*** Opening of DATA TO USE ***
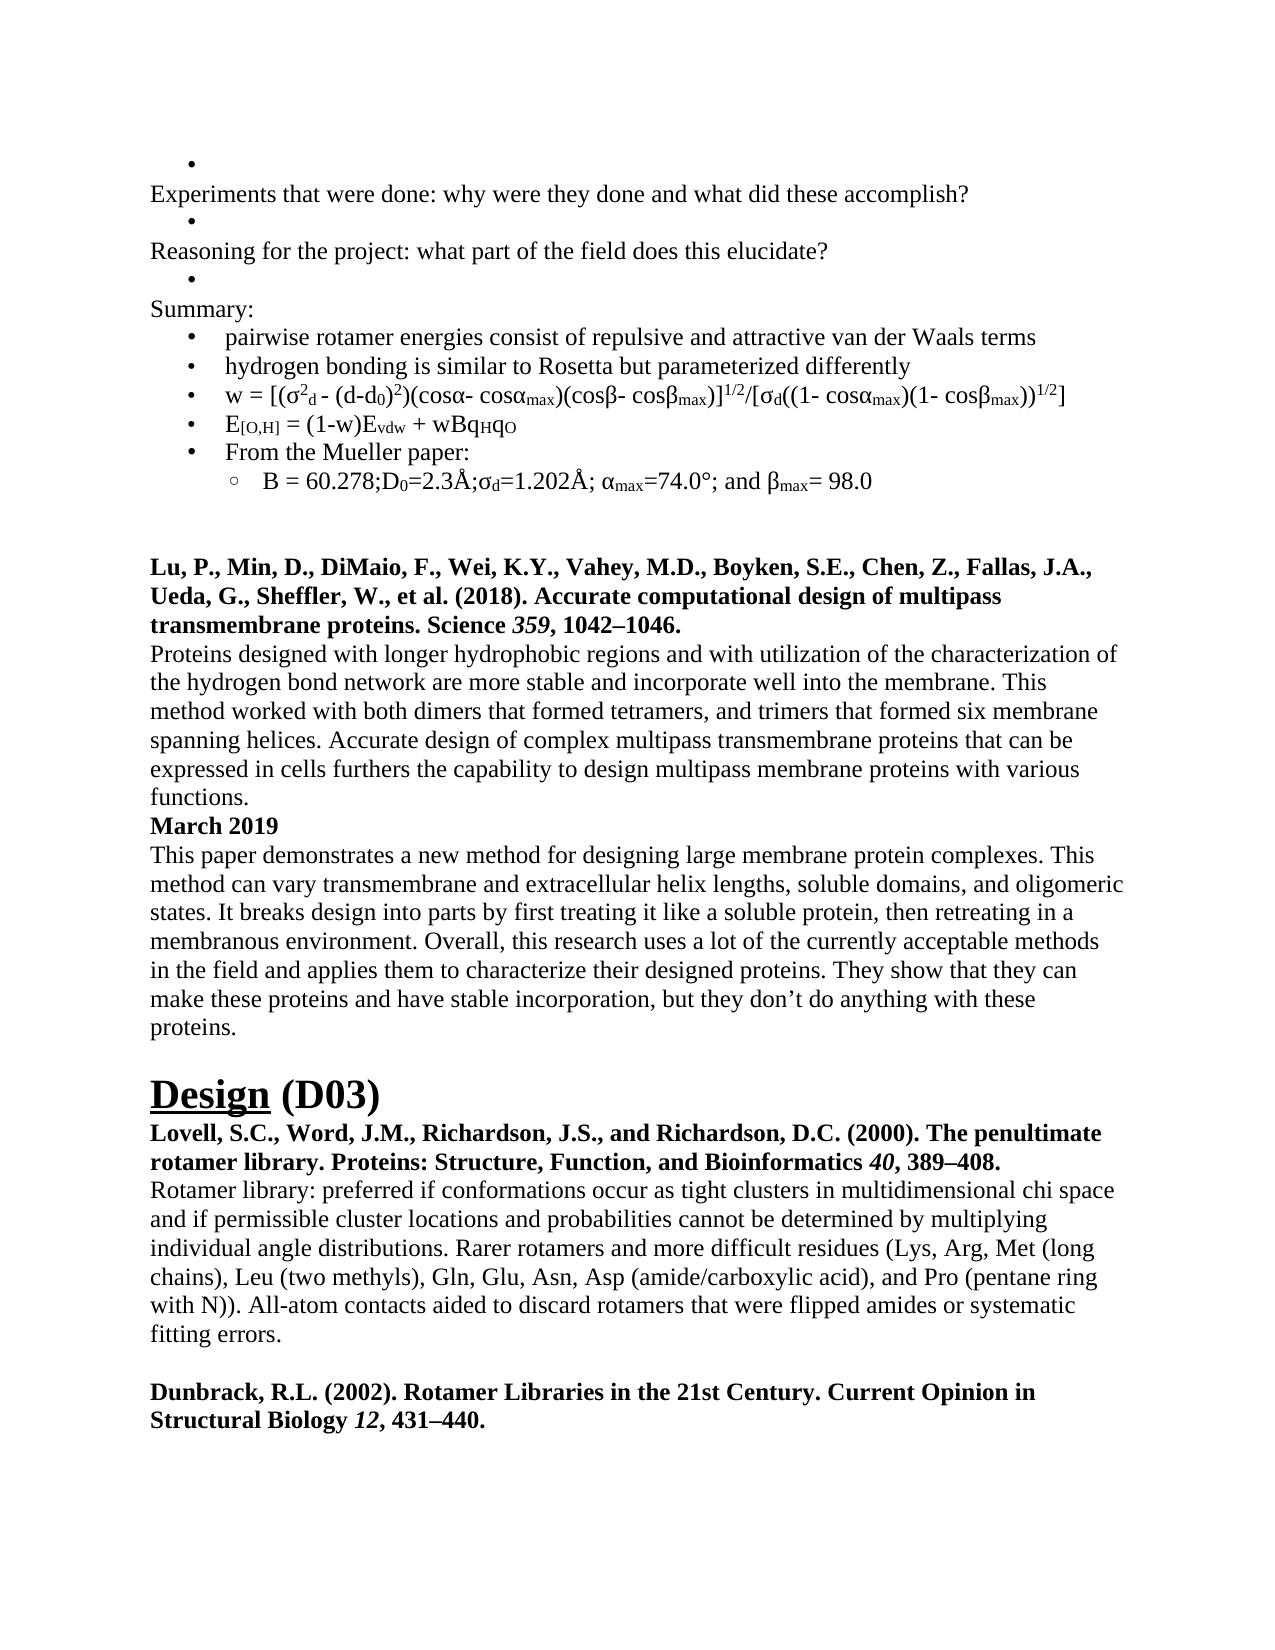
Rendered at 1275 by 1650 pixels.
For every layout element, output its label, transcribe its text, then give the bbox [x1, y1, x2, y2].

text This paper demonstrates a new method for designing large membrane protein complexes. This method can vary transmembrane and extracellular helix lengths, soluble domains, and oligomeric states. It breaks design into parts by first treating it like a soluble protein, then retreating in a membranous environment. Overall, this research uses a lot of the currently acceptable methods in the field and applies them to characterize their designed proteins. They show that they can make these proteins and have stable incorporation, but they don’t do anything with these proteins. [150, 840, 1125, 1041]
text Experiments that were done: why were they done and what did these accomplish? [150, 179, 1125, 207]
list From the Mueller paper: [187, 437, 1125, 466]
list pairwise rotamer energies consist of repulsive and attractive van der Waals terms [187, 322, 1125, 351]
list E[O,H] = (1-w)Evdw + wBqHqO [187, 409, 1125, 437]
text Summary: [150, 294, 1125, 322]
list hydrogen bonding is similar to Rosetta but parameterized differently [187, 351, 1125, 380]
list w = [(σ2d - (d-d0)2)(cosα- cosαmax)(cosβ- cosβmax)]1/2/[σd((1- cosαmax)(1- cosβmax))1/2] [187, 380, 1125, 409]
text March 2019 [150, 811, 1125, 840]
text Lovell, S.C., Word, J.M., Richardson, J.S., and Richardson, D.C. (2000). The penultimate rotamer library. Proteins: Structure, Function, and Bioinformatics 40, 389–408. [150, 1118, 1125, 1175]
text Rotamer library: preferred if conformations occur as tight clusters in multidimensional chi space and if permissible cluster locations and probabilities cannot be determined by multiplying individual angle distributions. Rarer rotamers and more difficult residues (Lys, Arg, Met (long chains), Leu (two methyls), Gln, Glu, Asn, Asp (amide/carboxylic acid), and Pro (pentane ring with N)). All-atom contacts aided to discard rotamers that were flipped amides or systematic fitting errors. [150, 1175, 1125, 1348]
text Reasoning for the project: what part of the field does this elucidate? [150, 236, 1125, 265]
text Dunbrack, R.L. (2002). Rotamer Libraries in the 21st Century. Current Opinion in Structural Biology 12, 431–440. [150, 1377, 1125, 1434]
list B = 60.278;D0=2.3Å;σd=1.202Å; αmax=74.0°; and βmax= 98.0 [225, 466, 1125, 495]
text Proteins designed with longer hydrophobic regions and with utilization of the characterization of the hydrogen bond network are more stable and incorporate well into the membrane. This method worked with both dimers that formed tetramers, and trimers that formed six membrane spanning helices. Accurate design of complex multipass transmembrane proteins that can be expressed in cells furthers the capability to design multipass membrane proteins with various functions. [150, 639, 1125, 811]
text Lu, P., Min, D., DiMaio, F., Wei, K.Y., Vahey, M.D., Boyken, S.E., Chen, Z., Fallas, J.A., Ueda, G., Sheffler, W., et al. (2018). Accurate computational design of multipass transmembrane proteins. Science 359, 1042–1046. [150, 552, 1125, 639]
text Design (D03) [150, 1070, 1125, 1118]
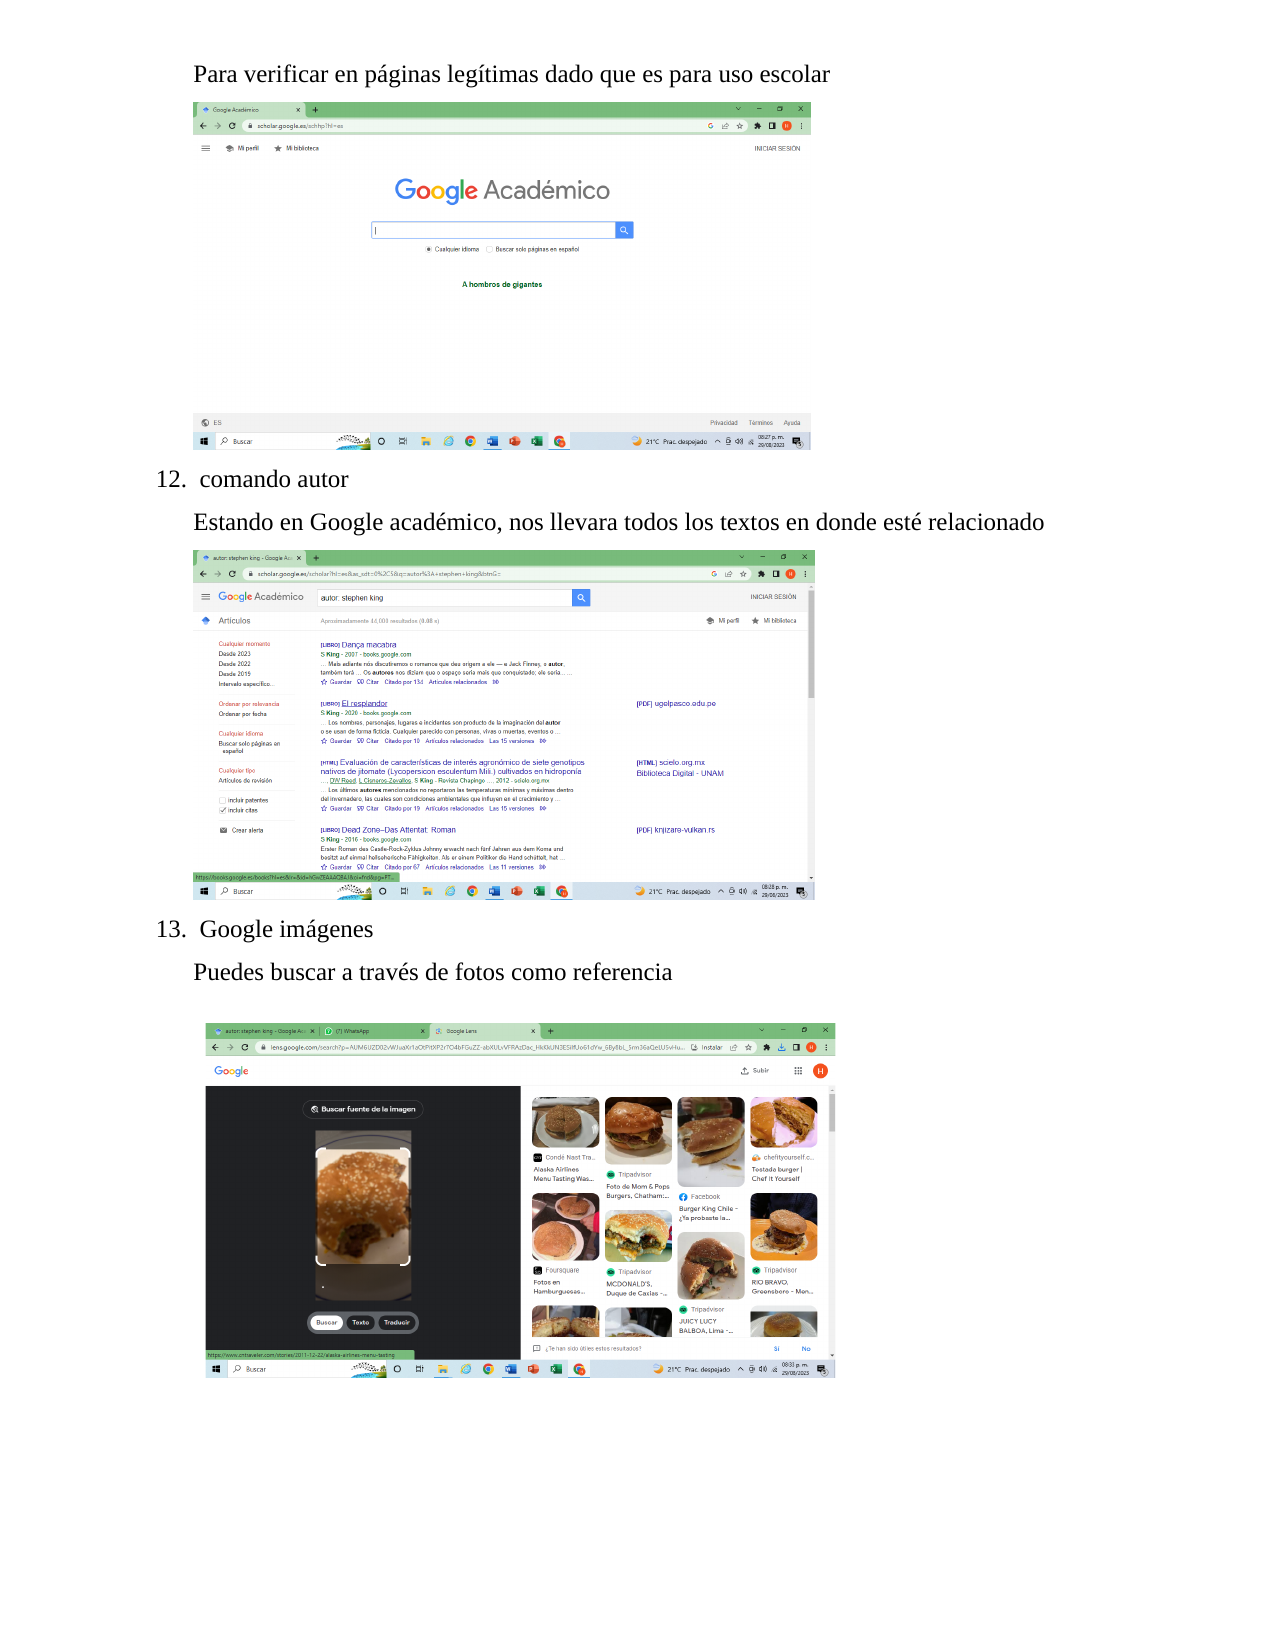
*** Close of DATA TO USE ***
## EXERCISE
Go through the entries and copy every line that has "Accurate".

## ANSWER FOR THE TASK
text Proteins designed with longer hydrophobic regions and with utilization of the characterization of the hydrogen bond network are more stable and incorporate well into the membrane. This method worked with both dimers that formed tetramers, and trimers that formed six membrane spanning helices. Accurate design of complex multipass transmembrane proteins that can be expressed in cells furthers the capability to design multipass membrane proteins with various functions. [150, 639, 1125, 811]
text Lu, P., Min, D., DiMaio, F., Wei, K.Y., Vahey, M.D., Boyken, S.E., Chen, Z., Fallas, J.A., Ueda, G., Sheffler, W., et al. (2018). Accurate computational design of multipass transmembrane proteins. Science 359, 1042–1046. [150, 552, 1125, 639]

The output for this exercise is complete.